Albany opened one of the first commercial airports in the world, and the first municipal airport in the United States, in 1908. Originally located on a polo field on Loudon Road, it moved to Westerlo Island in 1909 and remained there until 1928. The Albany Municipal Airport—jointly owned by the city and county—was moved to its current location in Colonie in 1928. In 1960, the mayor sold the city's stake in the airport to the county, citing budget issues. It was known from then on as Albany County Airport until a massive upgrade and modernization project between 1996 and 1998, when it was rechristened Albany International Airport. By 1916, portions of Albany's northern and southern borders had reached their modern courses; Westerlo Island, to the south, became the second-to-last annexation in 1926.

==Overview==

In 1901 as part of the Arbor Day celebration Dana Park is opened, where Delaware Avenue and Lark Street meet at Madison Avenue. Also in 1901 a strike occurred by the employees of the United Traction Company (UTC), which ran the inter-city and intra-city mass transit buses and trolleys. The strike begins on May 7, and on May 14 the governor sends the 10th Battalion and Third Signal Corps to keep order on the UTC's routes, the next day the 23rd Regiment of Brooklyn is sent as reinforcement and the city is placed under martial law. On May 16 a mob attacks one of the UTC cars on Broadway just north of Columbia Street. The 23rd Regiment opens fire and two are killed, the strike ends on May 19. Later in 1901 the local baseball team wins the State Pennant, they will win again in 1902. In 1902 Charles Gaus (Republican) becomes mayor of Albany after defeating General Amsaa Parker (Democrat) by 2,354 votes in the 1901 election. He is reelected over Colonel William Rice (Democrat) by 4,563 votes in the 1903 election, and in the 1905 election over Dr. William Wansboro by 8,536 votes.

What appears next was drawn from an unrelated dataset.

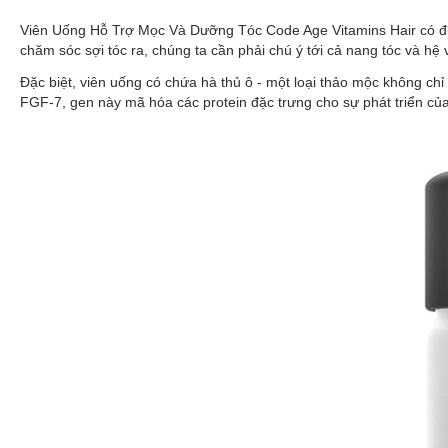
Viên Uống Hỗ Trợ Mọc Và Dưỡng Tóc Code Age Vitamins Hair có đủ th
chăm sóc sợi tóc ra, chúng ta cần phải chú ý tới cả nang tóc và hệ v
Đặc biệt, viên uống có chứa hà thủ ô - một loại thảo mộc không chỉ 
FGF-7, gen này mã hóa các protein đặc trưng cho sự phát triển của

The Albany County Municipal Airport was the first municipal airport and Albany International Airport remains the oldest in the United States. In 1908 the airstrip was located on a former polo field on Loudonville Road, three miles (5 km) north of the city in the town of Colonie. In 1909 the airport was moved to Westerlo Island, which is in the city of Albany, but at that time was in the town of Bethlehem. The airport was named after Teddy Roosevelt's son, Quentin, a fighter pilot during World War I. A $10,000 prize was established for sustained flight between Albany and New York City; Glen Curtiss achieved this feat on May 29, 1910. Other early pioneers of aviation that stopped at this early field were Charles Lindbergh, Amelia Earhart, and James Doolittle.

Mayor John Boyd Thacher II once said "a city without the foresight to build an airport for the new traffic may soon be left behind in the race for competition". He therefore decided to build in 1928 a new modern airport on the Shaker site near Albany-Shaker Road in Colonie, not far from the original polo fields used as the first site of the municipal airport. The Shakers not only sold the land used but also loaned the use of tractors and tools.

Erastus Corning 2nd, Albany's longest-serving mayor and the longest-serving mayor of any American city, was elected in 1941 and began his tenure in 1942.